EXERCISE SET:
a. Answer these questions about the forum thread on first readers, one per line:
(i) How often does Kat post on her blog about the project?
(ii) Who reads Nickie's writing after Nickie has read it?
(iii) About how many people does Lakeside3533 say read everything Lakeside3533 writes?
b. Write the next part of the forum thread about first readers, picking up right after its final sentence.

TEXT:
· · · ·

# Hello from London



## KatSommers (May 25, 2011)

Hi there,

I'm writing the first draft of a novel and hoping to swap notes with people doing the same thing! It's quite a lonely business so I thought it'd be nice to hear what others have to say about it, and how they're coping.

I write a blog about the project, posting something every week on what I'm doing, and any breakthroughs or setbacks along the way. I find it helps me clear my mind, and gives me an incentive to write as much and as often as I can.

At the moment I'm wondering about first readers. Do any of you have a first reader in mind when you write?

Thanks,
Kat


----------



## Gumby (May 25, 2011)

Hi Kat, welcome to the site.


----------



## Nickie (May 25, 2011)

Hi there Kat, and welcome to the forums. As long as my writing is concerned, I am my own first reader. When I read through the text and it pleases me, it's ok. Then my sister has a  peak. She's not afraid to speak her mind, so that counts for criticism.


Nickie


----------



## TheFuhrer02 (May 25, 2011)

Greetings, Kat, and welcome to WF! :hi:


----------



## KatSommers (May 25, 2011)

Thanks Nickie. Do you read your work straight away, or only after you've written a whole draft?



Nickie said:


> Hi there Kat, and welcome to the forums. As long as my writing is concerned, I am my own first reader. When I read through the text and it pleases me, it's ok. Then my sister has a  peak. She's not afraid to speak her mind, so that counts for criticism.
> 
> 
> Nickie


----------



## KatSommers (May 25, 2011)

Thanks!


----------



## Lakeside3533 (Mar 30, 2012)

I have about 3 people who read everything I write. I have certain people that read certain types of what I write (I write a lot of different type stuff). They are very gracious to read  what I write but I keep them entertained and only give them things to read that are not too terribly first draft. I write for me, not for a first reader. But I do have a lot of first readers who read my stuff in the interim- Mainly I do it to make sure I'm on the right track.

· · · ·

RECORD EXTRACTS:
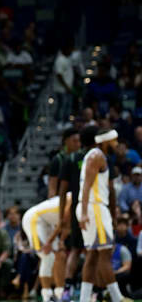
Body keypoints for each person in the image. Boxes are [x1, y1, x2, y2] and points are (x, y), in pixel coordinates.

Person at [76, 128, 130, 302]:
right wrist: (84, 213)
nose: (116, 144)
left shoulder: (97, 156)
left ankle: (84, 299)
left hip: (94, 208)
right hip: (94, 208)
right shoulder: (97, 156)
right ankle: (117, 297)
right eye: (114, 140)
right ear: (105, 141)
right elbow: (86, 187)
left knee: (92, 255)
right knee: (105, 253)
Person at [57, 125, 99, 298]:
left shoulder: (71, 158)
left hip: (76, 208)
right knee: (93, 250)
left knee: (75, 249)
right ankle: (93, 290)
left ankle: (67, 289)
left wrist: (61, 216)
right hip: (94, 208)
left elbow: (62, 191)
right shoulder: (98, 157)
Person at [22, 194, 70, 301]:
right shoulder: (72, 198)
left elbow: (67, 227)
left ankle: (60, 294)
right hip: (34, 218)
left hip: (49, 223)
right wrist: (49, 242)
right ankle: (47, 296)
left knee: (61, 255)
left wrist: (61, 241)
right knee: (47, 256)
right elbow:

· · · ·

OUTPUTS BY TASK:
a.
(i) Every week.
(ii) Nickie's sister.
(iii) About 3.

b.
Hope this helps.


----------



## Neal Ranzoni (Apr 1, 2012)

Lakeside3533 said:


> I write for me, not for a first reader.



That says it all in my opinion. When you start writing for everyone else I think you start making twilight knock offs not true literary art. I write and paint. Its not for anyone else but myself if someone else likes it and wants to make a purchase cool. But I do it for me.


----------



## Potty (Apr 2, 2012)

Is a first reader someone you wave your draft at and go "Oh oh! Look what my minds just farted out onto the page! Read it now or I'll unfriend you."?  If so I make the other half do that. I can usually tell she is enjoying the actual story when she stops correcting my spelling and just reads it. 



> When you start writing for everyone else I think you start making twilight



As for writing for myself? I've said this before; I get a lot of enjoyment from writing... but I'm in it for the money. If I came up with some rubbish like Twilight I would be over the moon... and really rather rich.


----------



## BabaYaga (Apr 2, 2012)

Welcome Kat, the nice thing about the forums is that there are a whole lot of first readers here, and none of them are obligated by friendship or marriage to tell you that the sun shines out your butt. I think you should just write what makes you happy... 

And then put vampires in it.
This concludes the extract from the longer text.